While some might believe those respective chart positions makes it easy to be a successful white rapper these days, Malone believes otherwise.

“I definitely feel like there’s a struggle being a white rapper,” he told GQ. “But I don’t want to be a rapper. I just want to be a person that makes music. I make music that I like and I think that’s kicks ass, that I think the people who f–k with me as a person and as an artist will like.”

Elsewhere in the GQ piece, the reporter who’s Black, said he had a problem with a few things Malone said previously about hip-hop and admitted that he swung the conversation around to race on purpose. Clearly, the reporter isn’t the only one who’s expressed frustration towards the 22-year-old, many others have as well.

That’s because in 2015, right around the time Malone burst onto the scene with his cut “White Iverson,” he said that he didn’t want to be a rapper. He made that statement even though the tune pulls from trap style drums, uses Auto-tune and borrows much of hip-hop’s overall swagger.

Since then, the young musician has been accused of using hip-hop and urban culture to his maximum benefit but not wanting to claim it, as if it’ll hurt him somehow.

Another time that Malone dismissed hip-hop was in 2016 when he was selected as one of XXL’s top new rappers. After being offered a spot to appear on the magazine’s cover with the other chosen artists, he said his plans were to make more country, rock and pop music so he turned it down. But since then, Malone has only churned out more hip-hop music and has become more famous as a result.

Then if that wasn’t enough, in November of 2017, the Republic signed-artist took another shot at hip-hop and rap on a whole, which he later apologized for.

“If you’re looking for lyrics, if you’re looking to cry, if you’re looking to think about life, don’t listen to hip-hop,” he said during an interview with Poland’s NewsOnce. “There’s great hip-hop songs where they talk about life and they spit that real sh-t, but right now there’s not a lot of people talking about real sh-t.”

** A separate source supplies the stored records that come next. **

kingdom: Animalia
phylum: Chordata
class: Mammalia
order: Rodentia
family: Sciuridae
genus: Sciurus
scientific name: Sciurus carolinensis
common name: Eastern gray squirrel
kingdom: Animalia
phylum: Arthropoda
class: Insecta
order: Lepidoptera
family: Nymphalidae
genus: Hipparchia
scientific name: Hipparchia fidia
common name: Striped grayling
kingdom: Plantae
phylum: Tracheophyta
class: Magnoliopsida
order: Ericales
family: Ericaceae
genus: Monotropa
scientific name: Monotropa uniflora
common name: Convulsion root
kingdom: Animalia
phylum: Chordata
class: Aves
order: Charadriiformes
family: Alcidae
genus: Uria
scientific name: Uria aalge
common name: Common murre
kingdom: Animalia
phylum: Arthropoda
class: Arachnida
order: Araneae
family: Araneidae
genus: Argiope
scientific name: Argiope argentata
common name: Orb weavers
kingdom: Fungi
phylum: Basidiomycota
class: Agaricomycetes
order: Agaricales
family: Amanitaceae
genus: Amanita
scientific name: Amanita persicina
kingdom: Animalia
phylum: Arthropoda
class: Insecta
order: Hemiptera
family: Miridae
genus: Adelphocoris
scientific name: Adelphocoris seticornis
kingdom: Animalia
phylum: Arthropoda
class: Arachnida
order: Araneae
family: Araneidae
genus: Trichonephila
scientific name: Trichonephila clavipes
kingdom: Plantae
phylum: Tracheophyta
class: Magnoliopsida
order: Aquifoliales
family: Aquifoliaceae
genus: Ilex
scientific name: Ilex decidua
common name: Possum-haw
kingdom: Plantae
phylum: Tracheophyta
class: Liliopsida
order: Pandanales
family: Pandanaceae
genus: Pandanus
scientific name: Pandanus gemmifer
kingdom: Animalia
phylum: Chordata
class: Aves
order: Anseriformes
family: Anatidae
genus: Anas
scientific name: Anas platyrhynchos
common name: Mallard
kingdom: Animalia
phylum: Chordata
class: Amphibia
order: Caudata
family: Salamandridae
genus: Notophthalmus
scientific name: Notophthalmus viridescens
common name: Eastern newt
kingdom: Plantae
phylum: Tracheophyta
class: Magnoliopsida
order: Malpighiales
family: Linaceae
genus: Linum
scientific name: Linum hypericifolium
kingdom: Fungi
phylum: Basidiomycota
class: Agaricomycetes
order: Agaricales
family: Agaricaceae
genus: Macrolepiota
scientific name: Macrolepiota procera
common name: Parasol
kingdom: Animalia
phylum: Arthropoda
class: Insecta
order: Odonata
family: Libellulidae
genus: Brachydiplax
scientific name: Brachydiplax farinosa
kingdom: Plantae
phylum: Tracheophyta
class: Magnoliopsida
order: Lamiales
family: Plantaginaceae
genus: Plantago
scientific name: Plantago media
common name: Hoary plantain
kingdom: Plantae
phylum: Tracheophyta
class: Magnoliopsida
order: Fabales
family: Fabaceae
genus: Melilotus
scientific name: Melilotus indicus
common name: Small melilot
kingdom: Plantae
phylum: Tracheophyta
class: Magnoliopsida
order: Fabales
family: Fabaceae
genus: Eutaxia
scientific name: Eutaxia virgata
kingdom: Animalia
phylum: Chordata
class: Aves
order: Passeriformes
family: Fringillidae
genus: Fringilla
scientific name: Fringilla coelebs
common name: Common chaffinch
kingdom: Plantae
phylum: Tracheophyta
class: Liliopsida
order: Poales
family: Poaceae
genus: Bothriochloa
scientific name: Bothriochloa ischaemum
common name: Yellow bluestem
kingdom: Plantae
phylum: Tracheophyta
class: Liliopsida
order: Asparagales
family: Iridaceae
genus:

So now in 2018, the 22-year-old has the biggest song in rap with “Rockstar” and is still disassociating himself with hip-hop and being a rapper.

Clearly, Malone’s stance, and even his path to hip-hop stardom has been vastly different from earlier white rappers like MC Search, Everlast or Killer Mike’s partner El-P.

All of those artists and others included not only immersed themselves in hip-hop culture but had to prove themselves to a majority Black audience before they made it big in other markets.

Eminem, for example, had to go through the Black battle circuit before making a name for himself and getting the attention of industry heavyweights like Dr. Dre. He also didn’t get embraced by the mainstream pop stations until after he went through his hip-hop hazing.

Today, however, artists like Malone and G-Eazy are commonly played on the kinds of stations that typically stay away from Black rap artists, especially the ones who deliver songs that have lyrics about shooting people like “Rockstar” — even if that song is a chart-topper. So some might say it’s actually not that hard for Malone to be a white rapper at the moment, which is why he’s received some backlash.

Of course, it’s possible that Malone meant he finds it challenging to be a white artist in a Black-dominated genre because he’s often accused of cultural appropriation and has to explain himself. Or it could be that he just doesn’t like talking about race, which seemed to be evident in the GQ interview because according to the reporter he “struggled” with the following questions:

“Do you see that it’s political to be a Black rapper?” the writer asked.

“Yeah, yeah,” responded Malone. “I mean, sh-t.”

“And you also recognize that there are separate struggles that go along with race, right?” 

“Yeah, of course,” the artist shot back.